Figure C: Typical installation of secondary stage filter ‘pocket type’ in an air handling unit
Recently, there has been a great deal of hype on moisture control, and several studies and scholars correlated humidity control and virus survivability in an indoor environment. Ironically, the sole reliance on a single stage of an inch thick washable filter in Fan Coil Units (FCU) and installing these filters before they are completely dry - not to mention their poor filter efficiency - may counterproductively affect the IAQ. Air handling units use the second stage of filtration (Pocket Filters - Figure C) in addition to the primary filters. The agony is that these secondary filters occupy tremendous space in the air handling units compared to their modest performance. Unfortunately, although these filters are disposable, maintenance teams re-stall them after attempting to regenerate them by water-washing or compressed air.
It is impossible to embark on air quality enhancements if these practices exist. There are a lot to tweak in terms of IAQ, not just to hike the filter efficiency and install High-Efficiency Particulate Arrestance (HEPA) filters, but to consider the entire HVAC systems and built-in environments holistically. Satisfaction is gained through increased productivity and levitating dull buildings through IoT. Therefore, enticing HVAC engineers to design systems that would respond to variations in indoor air quality will prove invaluable in confronting a wide array of pollutants, not just PM.
Air filter media (Figure A &B), design, and performance have advanced tremendously. Addressing only the associated rise in pressure drop when selecting air filters with higher efficiency is yesterday’s argument. The optimised performance of modern aerodynamic filter design can spark a new beginning to attain cleaner air at a much lower pressure drop.
Reimaging Air Quality
Today, existing and new buildings are subject to tremendous pressure to provide healthier indoor environments. However, any cost of filtration upgrades is infinitesimal given the cost of the lockdown. Although COVID-19 has brought immense suffering, it has highlighted the primary deficiencies in terms of the tools and conditions of our indoor environment. Globally, the pandemic pushed air quality to the centre and forced everyone to reimagine air quality given the incredible growth in industrialisation; however, at the same time, it also shed light on the lack of effective regulations. Today, technology has provided us with tools and the resources to attain the best air quality, and now the pandemic has given us the business case to act swiftly.

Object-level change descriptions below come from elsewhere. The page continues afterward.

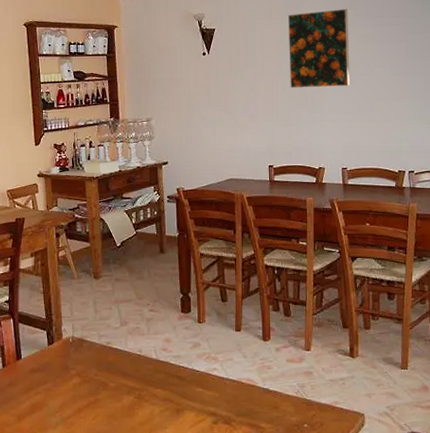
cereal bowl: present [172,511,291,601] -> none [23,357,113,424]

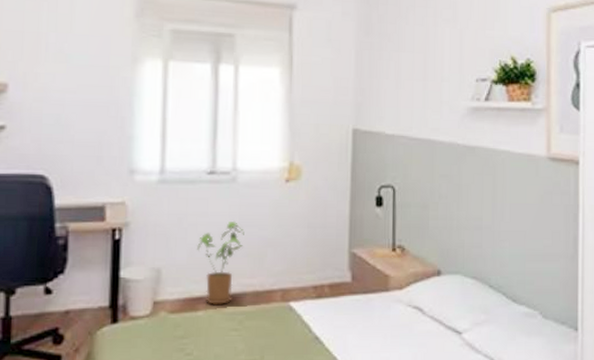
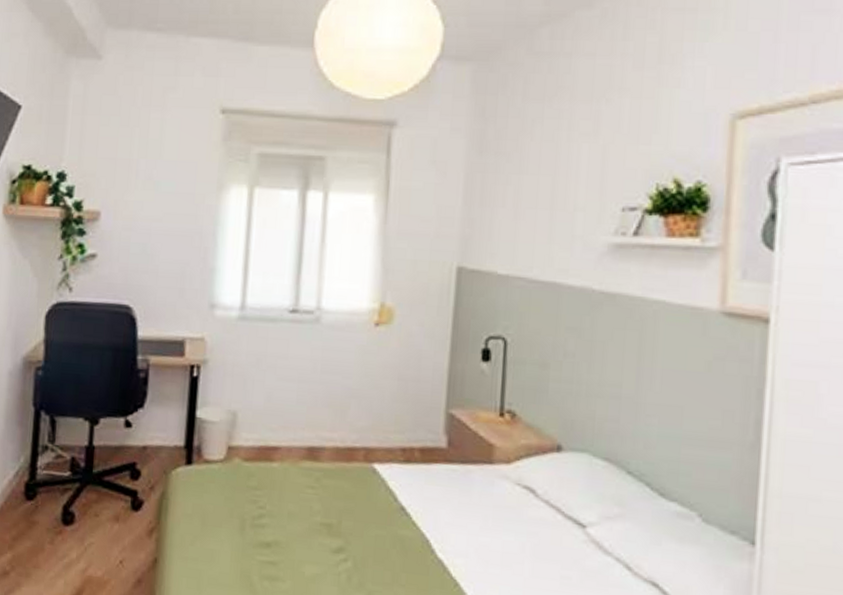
house plant: present [197,220,244,305] -> none [275,365,326,458]

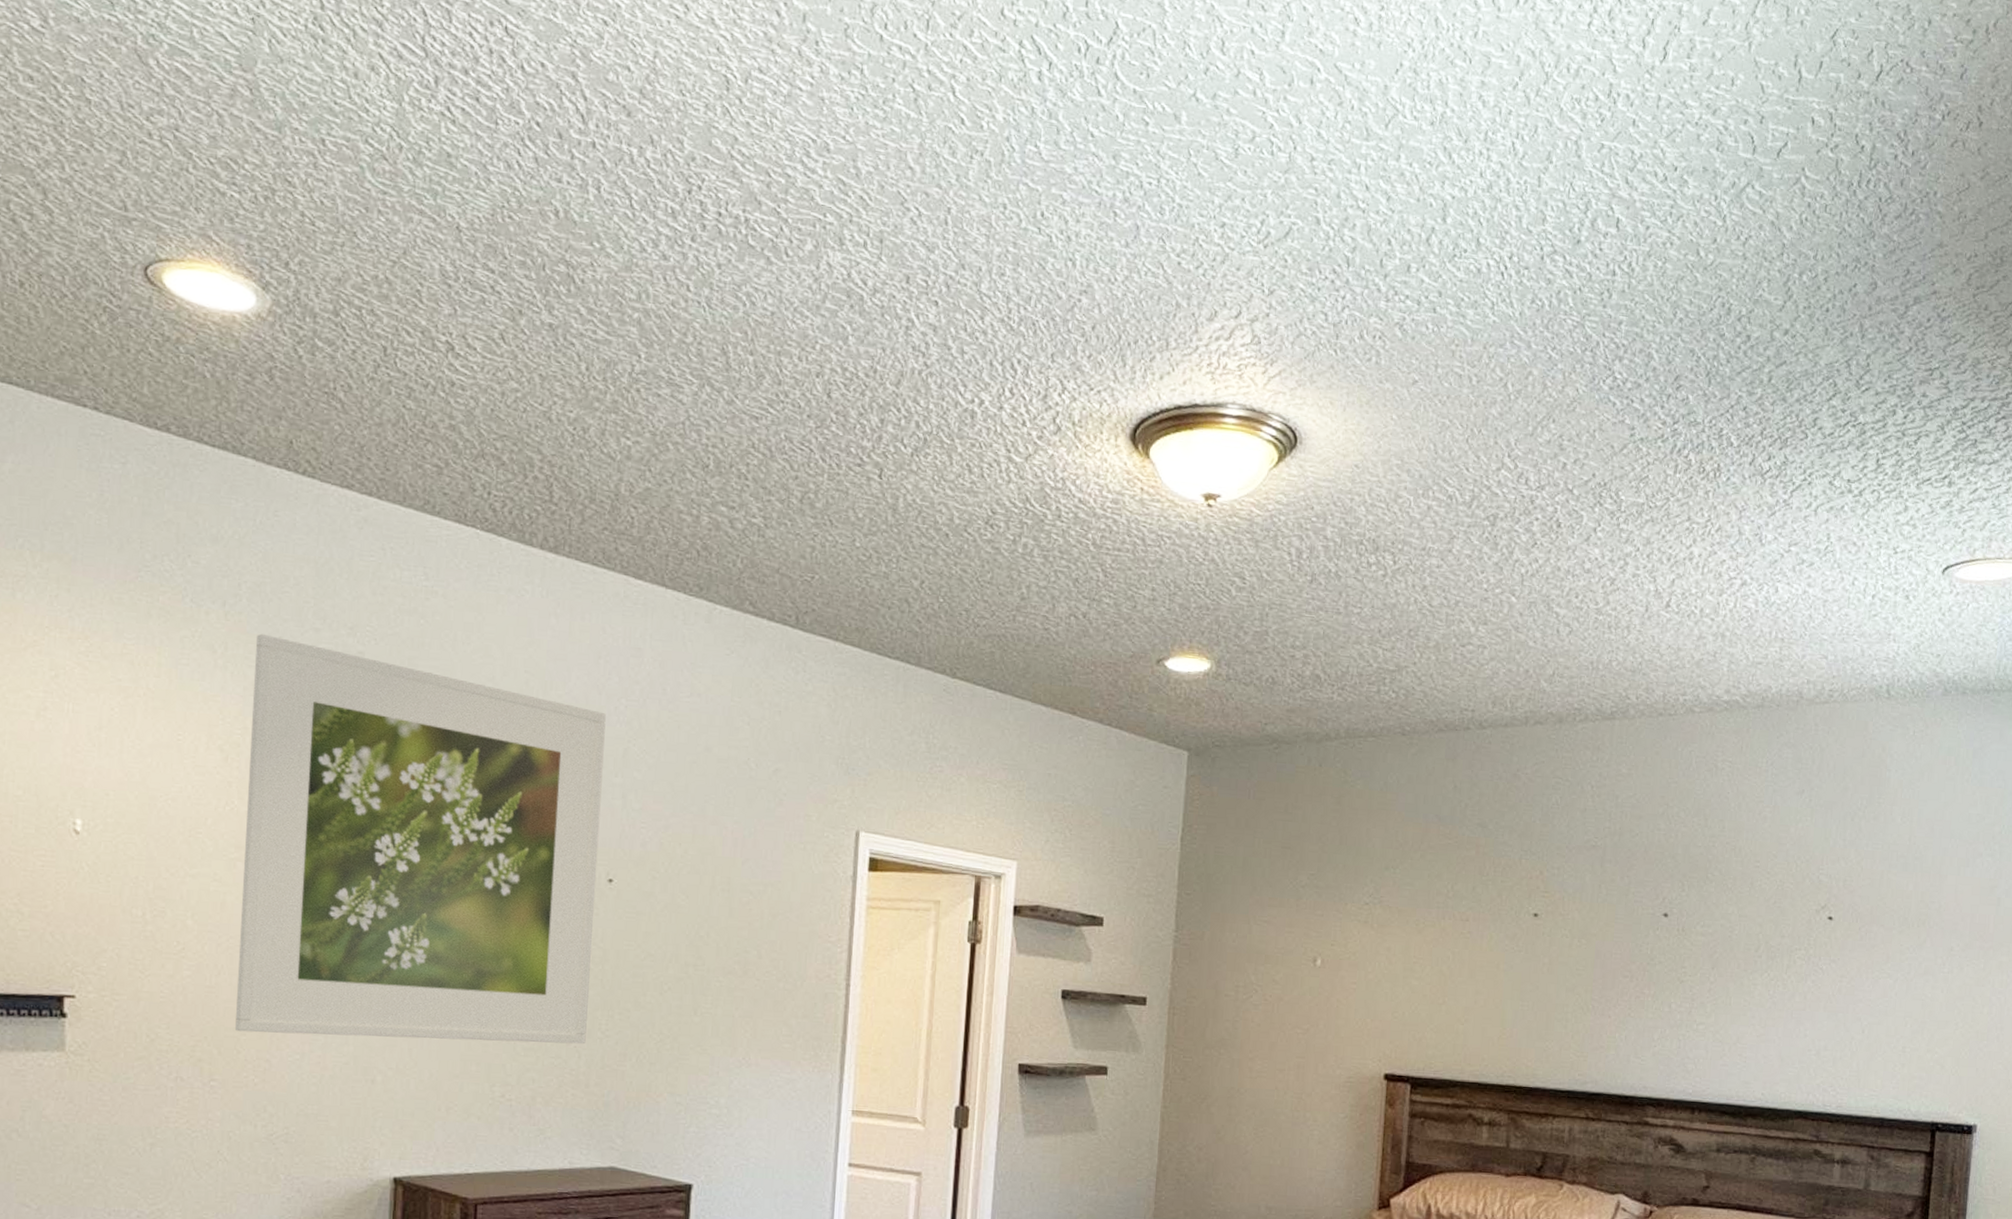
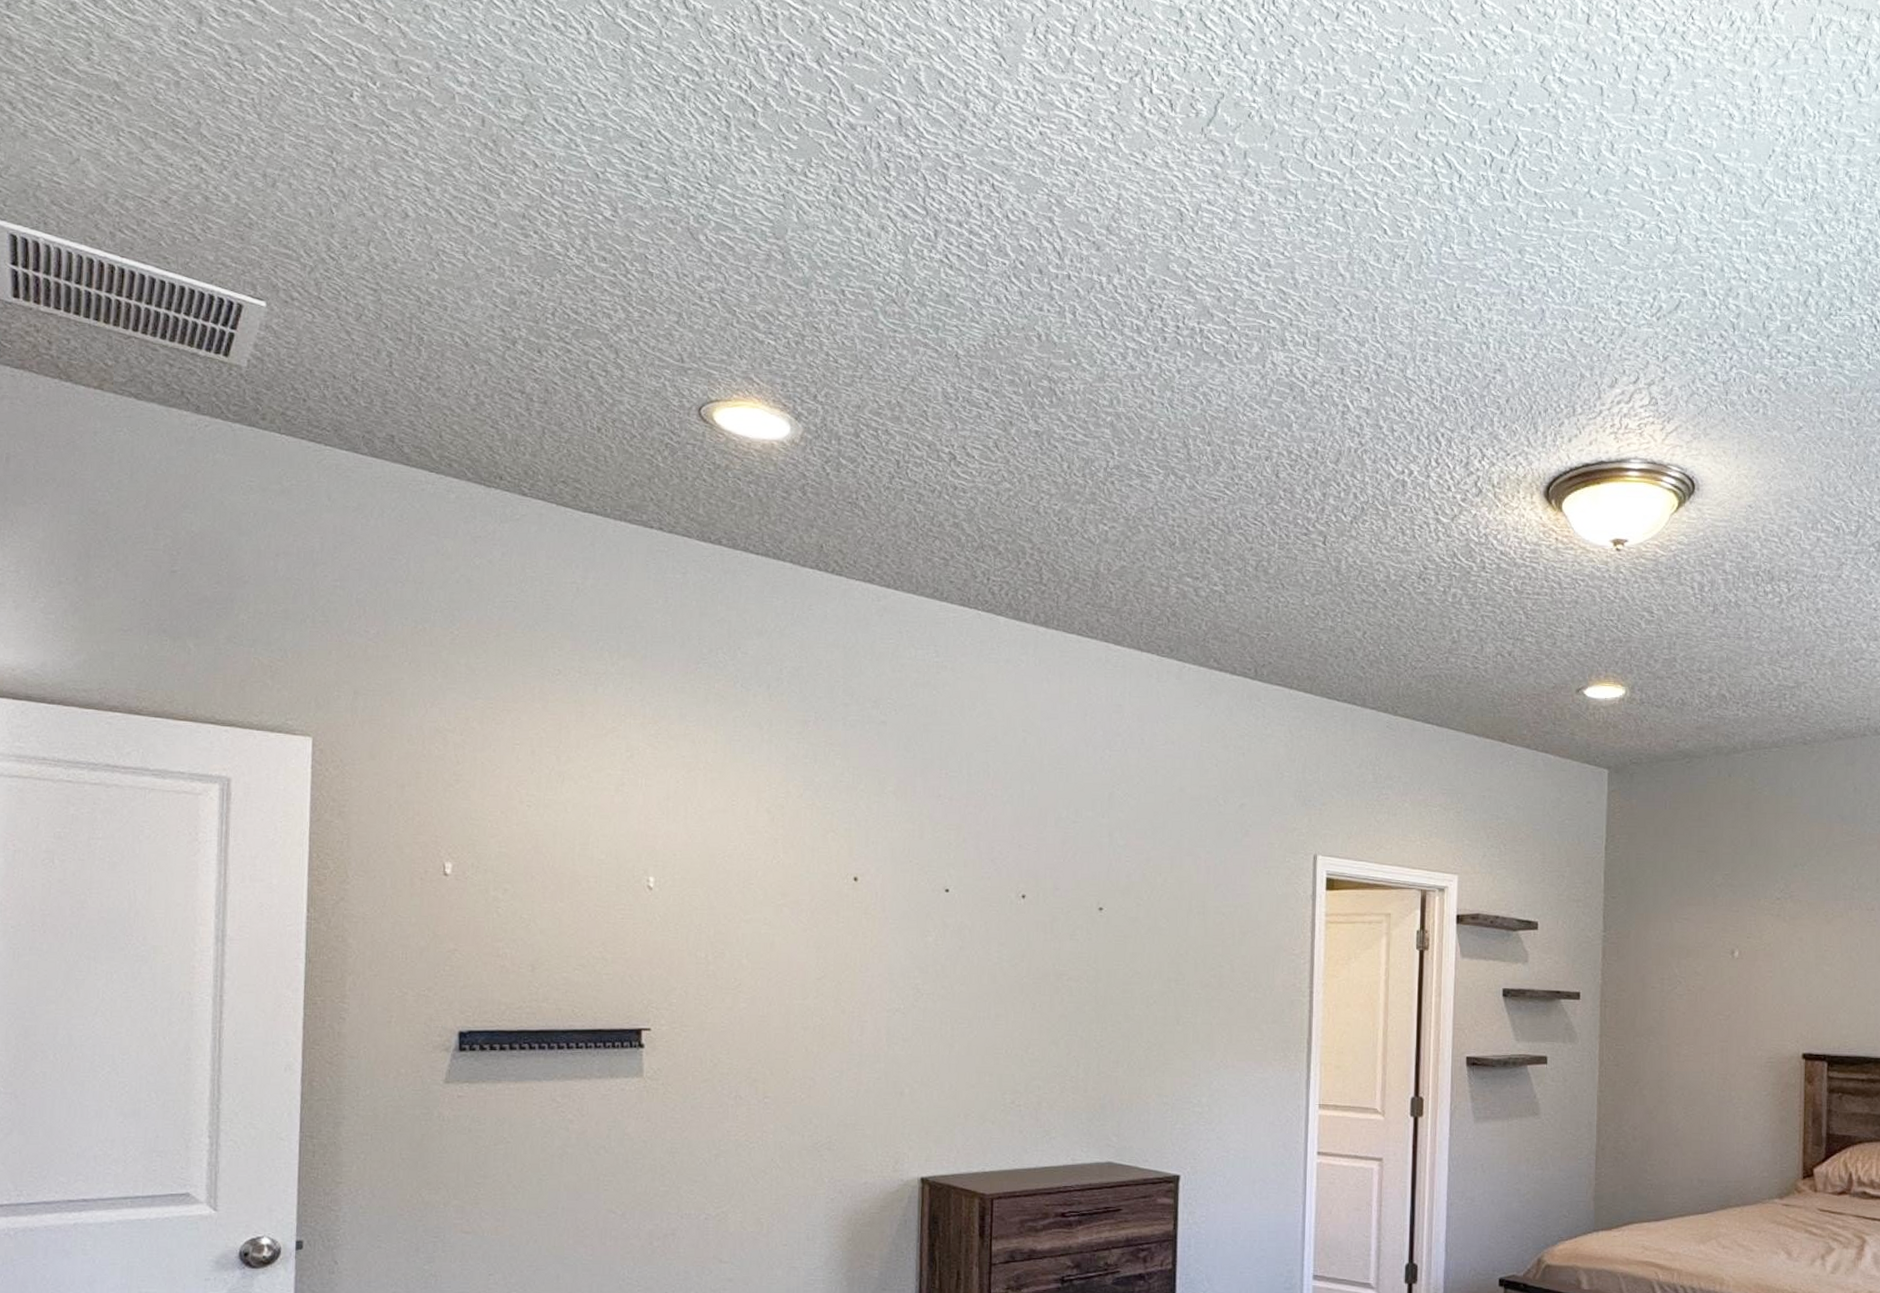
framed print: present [235,633,606,1045] -> none [784,710,1093,1055]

We must unweave every strand of conventional practice that led to the spread of the virus. We ought to admit that maintenance programs in place are, at best, modest, if they exist at all. It is time to certify HVAC systems, air filter performance, and maintenance programs and teams to take air quality to the next level.
It is now time for the global government to legislate rules and regulations that match the importance of outdoor and indoor air quality and allocate budgets and plans to improve IAQ. The bill that can come due is horrendous if we do not make air quality a global priority.